The moment we talk about forgiveness the question that accompanies it is “are some things unforgivable?”. Every time I have a discussion about forgiveness there are some people who fail to understand that it is a really difficult thing (and an occasionally painful one) to actually do. By some accounts we live in the age of outrage. Anger, blame, finger-pointing and demonizing is probably easier to do now than at any other point of our digital (and maybe societal) development. Yet, forgiveness, pops up even now.
Psychologists tell us that forgiveness is about our own mental health. In “The Sniper Mind” steps of mental and psychological development forgiveness is really about freedom. This makes it sound self-serving which, in a sense, it is.
There are a couple things here to consider, and they are linked: First, forgiveness is a personal journey. Second, because it is so personal it is also about forgiving not just others, but also our own self. There is such a strong resistance, at times, to apply forgiveness that it’s taken the words of a convicted murderer about to be executed to make us think.

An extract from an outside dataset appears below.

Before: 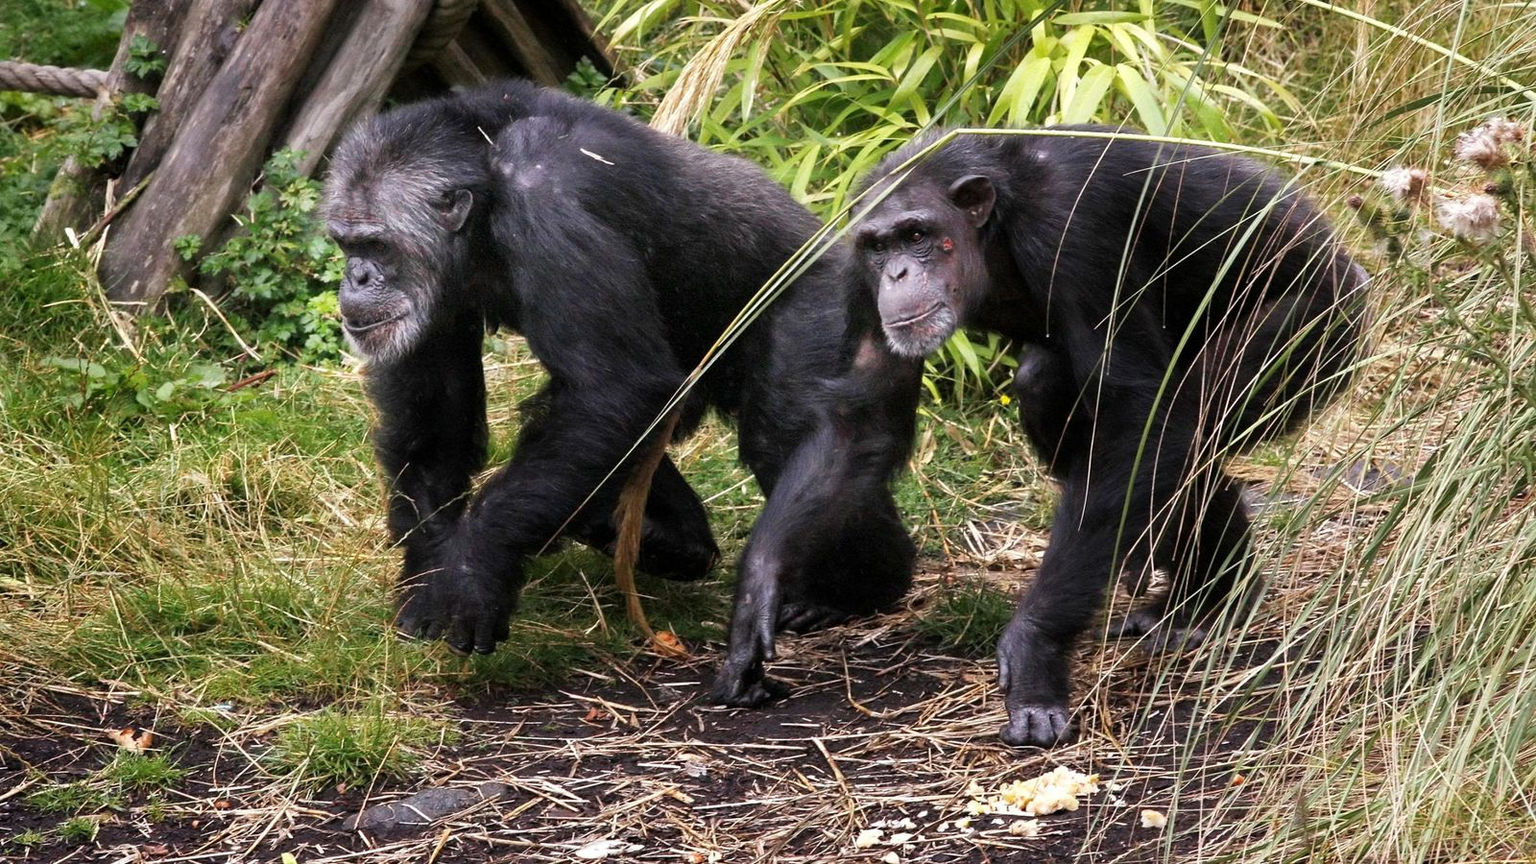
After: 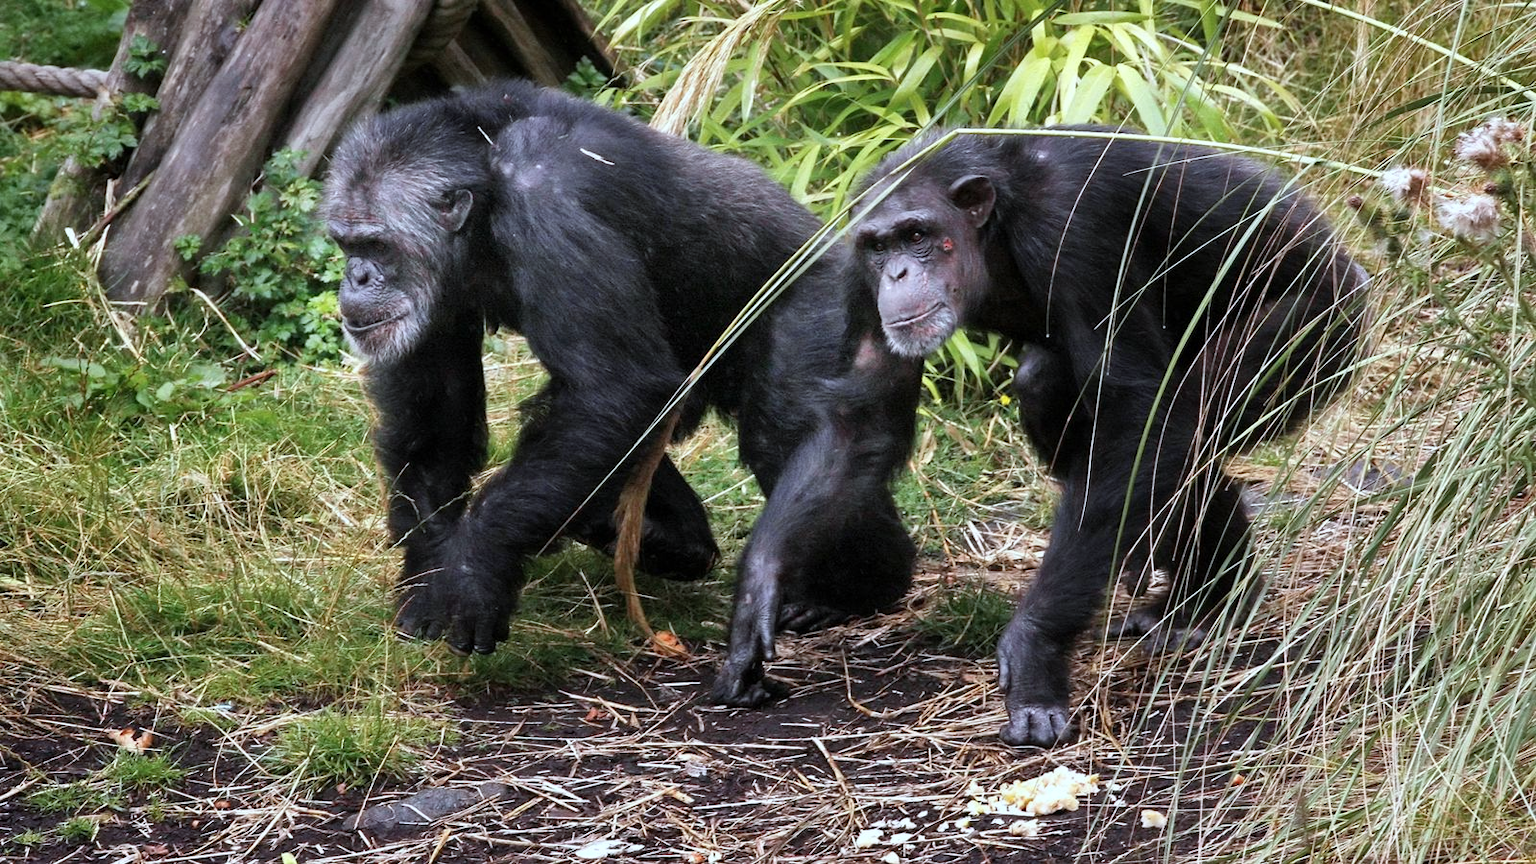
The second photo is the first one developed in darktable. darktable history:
shadows and highlights: radius 108.52, shadows 40.68, highlights -72.88, low approximation 0.01, soften with gaussian
color correction: highlights a* -4.18, highlights b* -10.81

“Everything in the mind has repercussions in the body”. In The Sniper Mind we learnt that we use constructs to create our reality and then filter all our decisions through it. When part of that reality contains personal pain we are reluctant to give it up because it would then require us to reconstruct what we think is real, a process which always requires a close re-examination of our own personal beliefs.
In her long and detailed dissertation titled: “Unforgiving Pain: A Qualitative Exploration of Chronic Pain and Self-Forgiveness”, psychologist Ellette K. DiPietro comes to the conclusion that our artificial separation of mind and body does more harm than good, sometimes by omission and sometimes by deletion of critical observations.
It is true that pain and loss define us in ways that hope never quite does. After all, both pain and loss feel more concrete. Being from the past, they have a feeling of substance and validation that hope can never quite achieve and, we tell ourselves, they are the steps (or shoves) that got us “here”. But that isn’t quite as true as we think it is. While pain (in any form) may be an inevitable part of the living process, suffering is not.
We have to choose to suffer. And we usually do so because dealing with our emotions is always more complicated and harder to do. Yet learning to control our emotions is easier to do than we might think. Pain, is of course important to us. So much so that some of us actively seek to experience it.
Here’s a truth: Pain is a stressor that causes neural and physical adaptations which are part of our development and growth. Knowing when to let go and when not to. Choosing when to suffer through inaction and when to actively seek suffering and pain through actions is part of the decisions and choices we make. Each of these, all of them, has consequences. The consequences of our decisions and choices make us who we are. In constructing our future self from the basis of the present, it is always better to do so on our own intent instead of allowing the actions, inactions, beliefs and judgements of others to shape us.
I know you’ve made the right decision and choices, which means you have coffee aplenty, alongside a mountain of donuts, cookies, croissants and chocolate cake. Have an awesome Sunday, wherever you are.